Together with the Director of Public Prosecutions, Shalimar Ali-Hack, and the Ministry of Social Protection, five Multi-Disciplinary Teams/Agencies (MDT) signed a national protocol for the establishment national CACs.
The signing occurred in December of last year and included other MDT Agencies namely the Guyana Police Force, Ministry of Education, Ministry of Public Health, and two Non- Governmental Organisation Groups – Blossom Inc. and ChildLink Inc.
This development was yesterday made public by the Office of the DPP, which revealed in a statement that the 12- page protocol states that the objective of the CACs is to provide services for sexually abused children and their families.
It explains that CAC is a child-focused, facility-based programme in which representatives from various disciplines will collaborate to conduct interviews with children who have been sexually abused, and for them to make team decisions about the investigation, including forensic interviews, treatment, management and prosecution of child sexual abuse cases.
The signed protocol issued by the Ministry of Social Protection states that there is a general agreement among the stakeholders, in both state agencies and non-state agencies, together with the international community, that child abuse and violence against children is a matter of grave concern in Guyana.
Government in its 2010 Report to the United Nations Committee on the Rights of the Child, identified violence against and the abuse of children as a key area of concern. The Government reiterated, then, its commitment to the protection of children in Guyana.

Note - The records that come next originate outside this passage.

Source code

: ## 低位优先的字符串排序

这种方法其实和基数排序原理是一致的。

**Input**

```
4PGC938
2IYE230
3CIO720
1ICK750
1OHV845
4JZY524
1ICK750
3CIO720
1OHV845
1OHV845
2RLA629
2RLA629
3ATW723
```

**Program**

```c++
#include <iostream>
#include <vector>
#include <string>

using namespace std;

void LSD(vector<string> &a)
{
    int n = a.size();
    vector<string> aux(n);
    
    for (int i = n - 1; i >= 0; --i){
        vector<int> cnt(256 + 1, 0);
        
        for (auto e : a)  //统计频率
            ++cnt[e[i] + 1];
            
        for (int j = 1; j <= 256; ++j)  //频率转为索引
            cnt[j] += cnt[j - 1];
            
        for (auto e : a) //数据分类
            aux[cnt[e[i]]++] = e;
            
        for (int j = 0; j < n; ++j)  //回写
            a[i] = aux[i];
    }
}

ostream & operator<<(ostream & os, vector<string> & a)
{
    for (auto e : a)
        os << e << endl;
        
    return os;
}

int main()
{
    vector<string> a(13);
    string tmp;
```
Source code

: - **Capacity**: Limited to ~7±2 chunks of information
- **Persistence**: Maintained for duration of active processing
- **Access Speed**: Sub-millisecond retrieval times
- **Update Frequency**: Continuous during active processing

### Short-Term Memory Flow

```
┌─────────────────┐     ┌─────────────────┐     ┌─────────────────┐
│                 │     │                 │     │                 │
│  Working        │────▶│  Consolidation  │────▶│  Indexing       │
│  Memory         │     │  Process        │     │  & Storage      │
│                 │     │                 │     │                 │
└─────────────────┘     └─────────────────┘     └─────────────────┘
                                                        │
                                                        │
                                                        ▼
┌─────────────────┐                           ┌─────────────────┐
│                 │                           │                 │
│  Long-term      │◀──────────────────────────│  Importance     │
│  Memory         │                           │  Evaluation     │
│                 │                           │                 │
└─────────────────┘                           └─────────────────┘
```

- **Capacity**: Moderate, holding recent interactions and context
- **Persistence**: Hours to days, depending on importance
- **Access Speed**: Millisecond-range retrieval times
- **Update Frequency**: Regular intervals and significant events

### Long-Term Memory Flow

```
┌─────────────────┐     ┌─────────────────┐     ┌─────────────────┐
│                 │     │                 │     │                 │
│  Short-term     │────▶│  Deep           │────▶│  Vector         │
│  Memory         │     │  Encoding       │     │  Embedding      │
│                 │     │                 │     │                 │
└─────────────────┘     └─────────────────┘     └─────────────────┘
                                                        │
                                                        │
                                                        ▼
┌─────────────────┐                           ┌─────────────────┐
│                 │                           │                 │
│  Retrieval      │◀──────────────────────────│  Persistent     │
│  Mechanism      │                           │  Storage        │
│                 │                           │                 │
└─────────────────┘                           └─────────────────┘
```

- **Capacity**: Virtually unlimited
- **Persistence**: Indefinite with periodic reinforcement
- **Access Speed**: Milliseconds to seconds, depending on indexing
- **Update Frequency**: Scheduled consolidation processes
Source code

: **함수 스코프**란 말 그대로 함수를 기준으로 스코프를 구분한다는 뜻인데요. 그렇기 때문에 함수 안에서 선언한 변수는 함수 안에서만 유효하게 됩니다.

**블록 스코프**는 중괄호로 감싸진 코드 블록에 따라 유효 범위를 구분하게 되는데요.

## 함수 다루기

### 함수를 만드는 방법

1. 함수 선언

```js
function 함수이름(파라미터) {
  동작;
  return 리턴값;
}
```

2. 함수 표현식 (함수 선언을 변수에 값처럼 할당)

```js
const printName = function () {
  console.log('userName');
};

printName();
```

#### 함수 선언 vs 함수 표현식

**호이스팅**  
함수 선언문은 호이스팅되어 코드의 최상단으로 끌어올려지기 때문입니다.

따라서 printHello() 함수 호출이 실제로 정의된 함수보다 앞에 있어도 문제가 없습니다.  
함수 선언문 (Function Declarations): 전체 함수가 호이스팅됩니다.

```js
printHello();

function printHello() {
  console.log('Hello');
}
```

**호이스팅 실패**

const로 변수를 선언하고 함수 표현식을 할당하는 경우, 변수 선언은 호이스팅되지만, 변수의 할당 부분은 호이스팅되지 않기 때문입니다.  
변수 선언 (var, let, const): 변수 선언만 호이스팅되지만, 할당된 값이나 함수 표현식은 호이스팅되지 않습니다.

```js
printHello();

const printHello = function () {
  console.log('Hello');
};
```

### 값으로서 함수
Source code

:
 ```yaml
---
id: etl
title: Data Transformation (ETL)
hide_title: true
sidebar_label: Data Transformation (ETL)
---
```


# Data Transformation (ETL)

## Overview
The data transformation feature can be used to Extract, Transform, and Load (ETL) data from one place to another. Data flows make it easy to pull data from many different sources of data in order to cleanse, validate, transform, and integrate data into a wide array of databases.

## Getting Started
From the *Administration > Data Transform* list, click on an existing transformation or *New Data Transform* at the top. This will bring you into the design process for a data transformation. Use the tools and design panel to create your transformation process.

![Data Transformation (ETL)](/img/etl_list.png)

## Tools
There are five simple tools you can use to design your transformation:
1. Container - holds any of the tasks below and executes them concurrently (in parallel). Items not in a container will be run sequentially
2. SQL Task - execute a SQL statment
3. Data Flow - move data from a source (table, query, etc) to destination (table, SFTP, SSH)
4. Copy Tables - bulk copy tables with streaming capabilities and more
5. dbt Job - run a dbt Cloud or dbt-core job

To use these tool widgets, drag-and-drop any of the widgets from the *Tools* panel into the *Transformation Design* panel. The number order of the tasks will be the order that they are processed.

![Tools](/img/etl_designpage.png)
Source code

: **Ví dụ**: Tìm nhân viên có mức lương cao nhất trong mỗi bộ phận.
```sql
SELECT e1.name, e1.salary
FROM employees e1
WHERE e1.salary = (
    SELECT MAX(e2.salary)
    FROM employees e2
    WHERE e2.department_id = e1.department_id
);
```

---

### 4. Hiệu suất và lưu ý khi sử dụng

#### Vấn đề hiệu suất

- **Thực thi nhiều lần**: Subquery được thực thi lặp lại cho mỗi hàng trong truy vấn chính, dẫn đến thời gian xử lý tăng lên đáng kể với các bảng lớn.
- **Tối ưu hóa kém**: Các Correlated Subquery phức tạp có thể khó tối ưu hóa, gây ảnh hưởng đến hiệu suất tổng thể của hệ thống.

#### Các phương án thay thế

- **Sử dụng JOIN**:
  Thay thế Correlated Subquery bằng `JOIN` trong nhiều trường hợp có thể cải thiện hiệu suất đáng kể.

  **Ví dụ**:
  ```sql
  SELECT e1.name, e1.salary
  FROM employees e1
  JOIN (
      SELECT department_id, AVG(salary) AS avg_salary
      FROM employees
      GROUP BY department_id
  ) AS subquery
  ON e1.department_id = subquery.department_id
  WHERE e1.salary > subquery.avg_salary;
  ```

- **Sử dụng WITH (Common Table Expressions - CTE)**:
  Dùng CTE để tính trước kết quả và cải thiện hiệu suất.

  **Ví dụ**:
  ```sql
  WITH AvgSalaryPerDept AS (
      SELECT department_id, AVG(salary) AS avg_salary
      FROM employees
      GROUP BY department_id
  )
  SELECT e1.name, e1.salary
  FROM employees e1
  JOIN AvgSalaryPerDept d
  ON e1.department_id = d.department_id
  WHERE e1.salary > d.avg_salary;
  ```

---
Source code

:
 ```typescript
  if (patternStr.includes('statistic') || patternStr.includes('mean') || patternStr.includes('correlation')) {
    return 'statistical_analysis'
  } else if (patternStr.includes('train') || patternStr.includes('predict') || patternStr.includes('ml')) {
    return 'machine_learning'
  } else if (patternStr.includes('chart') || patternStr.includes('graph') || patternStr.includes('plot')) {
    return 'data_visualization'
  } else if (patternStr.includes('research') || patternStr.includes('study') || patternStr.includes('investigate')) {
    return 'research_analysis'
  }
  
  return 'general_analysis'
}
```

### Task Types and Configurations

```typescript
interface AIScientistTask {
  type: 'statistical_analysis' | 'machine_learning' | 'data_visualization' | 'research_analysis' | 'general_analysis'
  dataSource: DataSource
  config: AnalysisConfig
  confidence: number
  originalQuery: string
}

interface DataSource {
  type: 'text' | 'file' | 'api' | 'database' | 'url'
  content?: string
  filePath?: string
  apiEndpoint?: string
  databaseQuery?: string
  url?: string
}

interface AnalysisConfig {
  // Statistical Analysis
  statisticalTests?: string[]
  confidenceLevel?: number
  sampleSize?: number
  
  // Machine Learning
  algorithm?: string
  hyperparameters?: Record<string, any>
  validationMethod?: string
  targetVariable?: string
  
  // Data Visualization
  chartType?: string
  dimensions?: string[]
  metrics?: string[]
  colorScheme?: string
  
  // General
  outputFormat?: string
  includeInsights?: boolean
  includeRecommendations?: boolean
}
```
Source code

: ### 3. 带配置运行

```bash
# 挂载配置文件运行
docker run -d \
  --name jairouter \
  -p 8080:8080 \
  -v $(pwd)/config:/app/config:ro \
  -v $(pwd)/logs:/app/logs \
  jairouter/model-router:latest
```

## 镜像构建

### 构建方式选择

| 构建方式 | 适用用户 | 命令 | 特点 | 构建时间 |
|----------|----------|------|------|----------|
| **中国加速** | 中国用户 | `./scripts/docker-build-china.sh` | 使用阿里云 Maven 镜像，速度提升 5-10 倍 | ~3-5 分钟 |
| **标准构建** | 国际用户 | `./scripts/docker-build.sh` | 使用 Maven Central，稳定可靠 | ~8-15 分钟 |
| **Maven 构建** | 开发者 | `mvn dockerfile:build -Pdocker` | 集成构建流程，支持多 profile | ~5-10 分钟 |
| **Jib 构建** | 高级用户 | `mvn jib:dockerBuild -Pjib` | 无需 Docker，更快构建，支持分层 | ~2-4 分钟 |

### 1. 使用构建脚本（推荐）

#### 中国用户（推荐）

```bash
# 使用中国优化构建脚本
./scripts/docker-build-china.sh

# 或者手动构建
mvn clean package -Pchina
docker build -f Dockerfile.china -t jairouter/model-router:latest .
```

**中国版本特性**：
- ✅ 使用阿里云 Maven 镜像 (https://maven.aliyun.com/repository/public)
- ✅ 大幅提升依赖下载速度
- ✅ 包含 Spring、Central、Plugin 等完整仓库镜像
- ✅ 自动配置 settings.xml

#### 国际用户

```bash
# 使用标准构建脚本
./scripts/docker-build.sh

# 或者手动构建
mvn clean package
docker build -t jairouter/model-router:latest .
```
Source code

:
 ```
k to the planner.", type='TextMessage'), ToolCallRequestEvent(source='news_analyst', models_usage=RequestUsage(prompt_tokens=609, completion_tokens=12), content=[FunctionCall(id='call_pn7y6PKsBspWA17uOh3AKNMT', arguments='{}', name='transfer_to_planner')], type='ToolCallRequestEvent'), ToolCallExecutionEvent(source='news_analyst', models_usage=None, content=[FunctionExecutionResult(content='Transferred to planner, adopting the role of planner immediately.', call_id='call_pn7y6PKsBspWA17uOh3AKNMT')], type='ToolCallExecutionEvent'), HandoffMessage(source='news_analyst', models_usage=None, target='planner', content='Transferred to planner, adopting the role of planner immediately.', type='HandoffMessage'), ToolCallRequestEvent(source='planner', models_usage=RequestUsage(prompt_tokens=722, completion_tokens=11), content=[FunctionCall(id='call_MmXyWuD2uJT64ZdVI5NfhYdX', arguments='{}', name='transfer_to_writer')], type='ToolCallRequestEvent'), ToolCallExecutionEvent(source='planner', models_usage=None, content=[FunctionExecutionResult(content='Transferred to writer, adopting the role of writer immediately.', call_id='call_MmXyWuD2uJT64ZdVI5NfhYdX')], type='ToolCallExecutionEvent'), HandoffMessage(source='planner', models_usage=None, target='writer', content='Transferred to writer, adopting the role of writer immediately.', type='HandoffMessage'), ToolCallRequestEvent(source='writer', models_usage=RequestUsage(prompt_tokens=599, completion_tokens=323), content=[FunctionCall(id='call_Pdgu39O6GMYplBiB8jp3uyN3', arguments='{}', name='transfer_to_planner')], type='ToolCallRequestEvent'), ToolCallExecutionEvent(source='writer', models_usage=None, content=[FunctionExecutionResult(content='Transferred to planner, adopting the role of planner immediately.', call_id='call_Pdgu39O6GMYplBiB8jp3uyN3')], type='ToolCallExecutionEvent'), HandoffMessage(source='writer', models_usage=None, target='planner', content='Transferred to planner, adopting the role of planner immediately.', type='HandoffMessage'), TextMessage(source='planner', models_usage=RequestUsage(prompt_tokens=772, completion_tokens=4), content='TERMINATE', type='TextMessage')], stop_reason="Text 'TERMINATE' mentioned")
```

In 2009 Government passed the Childcare and Protection Agency Act which enabled legislation for the establishment of the Childcare and Protection Agency (CPA), an arm of the Ministry of Social Protection.
And according to the CPA, while its collaborative work with other agencies and organisations to address maltreatment and abuse of children in Guyana has resulted in an increase in the number of cases being reported and an improvement in services to children, there are still challenges in data collection, treatment of children who have been abused, and the investigation and prosecution of child abuse cases.
The CPA, moreover, will be the oversight body for the operations of the CACs and will provide a safe, child-friendly location where children are interviewed by a trained forensic interviewer about sexual abuse that they experienced. The interview will be recorded and will serve as a visual record of the child’s statement.
While an interview is in progress, it will be observed on a screen in an adjoining room by the Forensic Interview Team (FIT).
The CAC model has been adopted from a USA model, and aims to increase the successful prosecution of perpetrators as well as offer therapeutic services to victims and their families, and to reduce the chances of the victim suffering any repeated occurrences. The CAC Protocol will moreover serve as guiding principles for all CACs in Guyana and is mandatory when developing and building CACs and MDT in various communities.